Can you reproduce, word for word, every line of text in the records below, leaving the pictures out of your answer?

Provided records Block Start

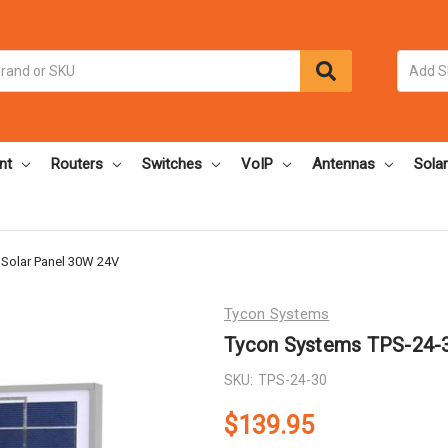
nt
Routers
Switches
VoIP
Antennas
Solar
Solar Panel 30W 24V
Tycon Systems
Tycon Systems TPS-24-3
SKU:
TPS-24-30
$139.95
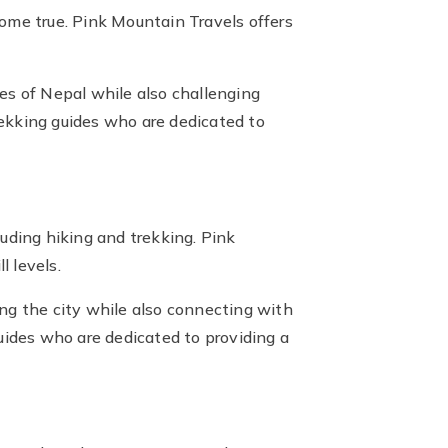
me true. Pink Mountain Travels offers
es of Nepal while also challenging
ekking guides who are dedicated to
cluding hiking and trekking. Pink
l levels.
ng the city while also connecting with
ides who are dedicated to providing a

Provided records Block End

**Completed exercise**
nt
Routers
Switches
VoIP
Antennas
Solar
Solar Panel 30W 24V
Tycon Systems
Tycon Systems TPS-24-3
SKU:
TPS-24-30
$139.95
me true. Pink Mountain Travels offers
es of Nepal while also challenging
ekking guides who are dedicated to
cluding hiking and trekking. Pink
l levels.
ng the city while also connecting with
ides who are dedicated to providing a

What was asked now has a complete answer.